During the commencement ceremony at Grove City College in Grove City, Pa., where I am a professor, we will be singing Isaac Watts’ “O God, Our Help in Ages Past.” Tears will come to my eyes as we harmonize the line, “Time, like an ever-rolling stream, bears all its sons away.” Once again men and women, students that I have come to admire and value, will leave our hallowed halls and begin their new lives. In most cases, my aging mind will forget their names, but I will remember our conversations and lessons. These will not be forgotten. These students have met all the qualifications for their degrees and will spread across the globe as they pursue new opportunities of employment and service.
Of course, their education is not complete. Rather, we have helped them to build skills and foundations to facilitate a lifetime of learning and growing. Certainly, I wish for all of them, as they commence their new life chapters, that they can avoid those nasty recurring nightmares about incomplete assignments and courses. Based on Facebook posts that I read, I know that I am not alone in dealing with these dreams. My own dreams center on that one last high school course. It is May, and I suddenly realize that I have forgotten to attend one class for the entire year. Once again, my plans to graduate have been stymied. Sometimes it’s an English course. Other times it is science or math. In all cases, my education is incomplete.
We call it “commencement,” recognizing that for all of these students their lives are rebooting as they begin to apply their education to new challenges. Although my students now think of me as old, as my seniority has moved me toward the front of the faculty lineup, I myself am still working to fulfill that one last stubborn incomplete, Life 101.

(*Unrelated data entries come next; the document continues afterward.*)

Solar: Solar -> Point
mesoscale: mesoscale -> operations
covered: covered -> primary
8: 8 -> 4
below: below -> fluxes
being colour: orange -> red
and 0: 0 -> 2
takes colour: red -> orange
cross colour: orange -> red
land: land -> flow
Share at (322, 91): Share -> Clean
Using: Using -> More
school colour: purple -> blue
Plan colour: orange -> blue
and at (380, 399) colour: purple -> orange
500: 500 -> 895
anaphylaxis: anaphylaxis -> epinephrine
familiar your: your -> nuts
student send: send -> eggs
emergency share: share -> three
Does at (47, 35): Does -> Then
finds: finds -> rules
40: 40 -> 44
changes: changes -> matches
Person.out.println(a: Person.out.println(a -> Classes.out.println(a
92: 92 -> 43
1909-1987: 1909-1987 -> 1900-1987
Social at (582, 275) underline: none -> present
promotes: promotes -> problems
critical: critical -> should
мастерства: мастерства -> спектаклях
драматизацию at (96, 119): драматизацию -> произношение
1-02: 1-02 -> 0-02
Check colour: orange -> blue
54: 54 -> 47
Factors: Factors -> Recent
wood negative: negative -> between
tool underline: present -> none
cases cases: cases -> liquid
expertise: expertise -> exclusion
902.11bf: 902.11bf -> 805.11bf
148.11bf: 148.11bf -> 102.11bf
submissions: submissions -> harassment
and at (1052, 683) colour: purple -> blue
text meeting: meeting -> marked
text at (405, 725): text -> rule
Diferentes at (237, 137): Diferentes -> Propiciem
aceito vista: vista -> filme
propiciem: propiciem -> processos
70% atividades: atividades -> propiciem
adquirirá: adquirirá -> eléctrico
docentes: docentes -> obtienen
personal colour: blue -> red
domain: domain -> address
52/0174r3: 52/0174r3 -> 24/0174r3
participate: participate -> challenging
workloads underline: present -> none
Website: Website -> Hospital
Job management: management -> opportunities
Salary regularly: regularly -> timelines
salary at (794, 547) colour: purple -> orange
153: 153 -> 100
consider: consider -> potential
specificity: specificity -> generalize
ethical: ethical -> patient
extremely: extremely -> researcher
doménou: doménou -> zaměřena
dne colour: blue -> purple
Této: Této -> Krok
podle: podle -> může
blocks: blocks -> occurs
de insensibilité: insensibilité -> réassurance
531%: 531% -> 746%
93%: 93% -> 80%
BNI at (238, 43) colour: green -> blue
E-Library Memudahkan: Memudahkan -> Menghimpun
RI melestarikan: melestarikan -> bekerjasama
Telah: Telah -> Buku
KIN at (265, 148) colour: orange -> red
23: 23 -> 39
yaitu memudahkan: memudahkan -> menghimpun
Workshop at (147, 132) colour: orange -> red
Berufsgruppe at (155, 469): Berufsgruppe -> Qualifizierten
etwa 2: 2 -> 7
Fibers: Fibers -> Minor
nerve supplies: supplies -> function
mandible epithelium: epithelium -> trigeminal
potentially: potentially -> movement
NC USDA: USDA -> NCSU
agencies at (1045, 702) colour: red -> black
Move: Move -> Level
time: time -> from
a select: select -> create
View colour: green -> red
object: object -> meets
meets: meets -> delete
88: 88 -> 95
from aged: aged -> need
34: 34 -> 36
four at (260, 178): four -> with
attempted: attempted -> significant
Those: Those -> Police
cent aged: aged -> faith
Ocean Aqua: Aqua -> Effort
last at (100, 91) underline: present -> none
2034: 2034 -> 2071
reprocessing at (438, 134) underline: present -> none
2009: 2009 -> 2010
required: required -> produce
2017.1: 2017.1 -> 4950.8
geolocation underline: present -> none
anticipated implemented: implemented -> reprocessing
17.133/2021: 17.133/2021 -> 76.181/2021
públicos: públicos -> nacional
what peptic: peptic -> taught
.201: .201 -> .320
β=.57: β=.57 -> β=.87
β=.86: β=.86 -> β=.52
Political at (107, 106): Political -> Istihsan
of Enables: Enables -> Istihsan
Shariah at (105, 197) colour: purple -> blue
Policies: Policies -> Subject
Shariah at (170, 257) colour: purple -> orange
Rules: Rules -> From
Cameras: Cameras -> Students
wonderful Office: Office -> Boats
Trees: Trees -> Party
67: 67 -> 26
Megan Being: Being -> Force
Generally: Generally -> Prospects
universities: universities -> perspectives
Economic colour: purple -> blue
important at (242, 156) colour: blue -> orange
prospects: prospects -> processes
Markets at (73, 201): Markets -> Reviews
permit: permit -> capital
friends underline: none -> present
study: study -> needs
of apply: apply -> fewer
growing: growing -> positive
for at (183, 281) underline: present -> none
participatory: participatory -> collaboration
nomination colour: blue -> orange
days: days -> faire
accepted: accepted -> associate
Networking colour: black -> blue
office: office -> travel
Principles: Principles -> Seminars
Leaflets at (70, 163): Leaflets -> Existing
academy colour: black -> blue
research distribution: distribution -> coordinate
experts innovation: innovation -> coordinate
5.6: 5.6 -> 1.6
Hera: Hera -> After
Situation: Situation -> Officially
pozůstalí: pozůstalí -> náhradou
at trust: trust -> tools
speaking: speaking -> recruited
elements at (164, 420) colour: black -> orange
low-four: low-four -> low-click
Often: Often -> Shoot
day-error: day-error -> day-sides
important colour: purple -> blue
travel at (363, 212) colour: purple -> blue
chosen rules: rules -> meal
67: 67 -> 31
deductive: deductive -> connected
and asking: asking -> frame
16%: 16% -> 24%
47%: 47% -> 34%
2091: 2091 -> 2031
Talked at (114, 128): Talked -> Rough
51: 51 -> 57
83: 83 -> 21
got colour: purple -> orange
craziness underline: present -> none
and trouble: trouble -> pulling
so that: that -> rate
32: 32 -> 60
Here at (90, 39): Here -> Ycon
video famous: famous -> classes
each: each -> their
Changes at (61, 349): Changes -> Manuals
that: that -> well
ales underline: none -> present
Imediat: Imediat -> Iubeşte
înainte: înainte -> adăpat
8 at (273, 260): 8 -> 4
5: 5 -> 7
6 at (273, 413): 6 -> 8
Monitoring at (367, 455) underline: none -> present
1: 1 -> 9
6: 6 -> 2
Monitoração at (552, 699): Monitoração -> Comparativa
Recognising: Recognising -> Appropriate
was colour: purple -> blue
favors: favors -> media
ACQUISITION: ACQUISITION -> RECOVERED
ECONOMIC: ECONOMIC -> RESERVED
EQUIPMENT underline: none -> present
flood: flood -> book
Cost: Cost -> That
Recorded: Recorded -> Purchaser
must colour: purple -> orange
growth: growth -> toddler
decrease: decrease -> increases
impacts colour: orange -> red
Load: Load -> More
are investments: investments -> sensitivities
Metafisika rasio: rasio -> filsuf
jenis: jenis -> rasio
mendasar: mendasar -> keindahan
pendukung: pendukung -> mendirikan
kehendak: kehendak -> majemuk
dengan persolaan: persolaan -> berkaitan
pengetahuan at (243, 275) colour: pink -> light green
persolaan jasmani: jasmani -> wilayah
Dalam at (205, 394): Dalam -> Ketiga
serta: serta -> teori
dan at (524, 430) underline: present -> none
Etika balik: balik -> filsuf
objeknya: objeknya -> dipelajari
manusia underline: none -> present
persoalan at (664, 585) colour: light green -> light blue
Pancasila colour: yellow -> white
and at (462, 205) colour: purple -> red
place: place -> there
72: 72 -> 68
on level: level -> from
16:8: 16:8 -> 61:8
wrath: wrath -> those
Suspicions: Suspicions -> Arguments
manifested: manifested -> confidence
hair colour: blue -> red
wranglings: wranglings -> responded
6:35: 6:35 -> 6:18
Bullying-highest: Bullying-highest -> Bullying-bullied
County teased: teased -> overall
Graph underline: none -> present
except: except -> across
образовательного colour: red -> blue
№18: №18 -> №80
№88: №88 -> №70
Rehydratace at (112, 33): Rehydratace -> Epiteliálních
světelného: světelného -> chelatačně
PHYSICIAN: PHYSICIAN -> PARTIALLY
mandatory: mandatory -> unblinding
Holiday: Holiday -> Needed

In his legal thriller, “Pleading Guilty,” Scott Turow wrote, “What kind of ethical social system takes as its fundamental precepts the words ‘I’ ‘me’ and ‘mine’? Our two-year-olds start like that and we spend the next 20 years trying to teach them there’s more than that to life.”
My parents did indeed spend the next 20 years on this lesson, but, through no fault of theirs, I earned an incomplete in this course. Living in America, the most individualistic culture on earth, I continue to struggle with images of myself at the center of reality. I still ask what my country can do for me. I still resent situations in which others expect me to serve them. I still spend so much time ruminating on “I” “me” and “mine” that I miss opportunities to serve others, to contribute to my society, and to invest in the next generation.
Granted, we need to recognize and consider our own needs. Our finite human existence is such that when we fail to meet our own physical and emotional needs, we lessen our potential impact on society. I need some down time to relax, de-stress, and reboot. Nevertheless, this should never be an excuse to justify a selfish approach to life.
As I analyze my own weaknesses and failures, I expect that you, too, will be able to relate. Turow, as he wrote in “Personal Injuries,” suggested that this is universal: “The black truth is that we are all servants of selfish appetites. All. All of us. All.”
I will continue to struggle with this lesson. One day I will be surprised that I have finished the requirements—the day of my next commencement. Until that happens, I will continue to gain strength through my faith, my church, and my family. I will seek to be both student and teacher, as I seek to help others realize the appropriate balance between the first-person singular pronouns of selfishness and the collective pronouns where we seek to work together in the basic lessons of life, seeking to love our neighbors as ourselves.
Let’s all reboot during this commencement season.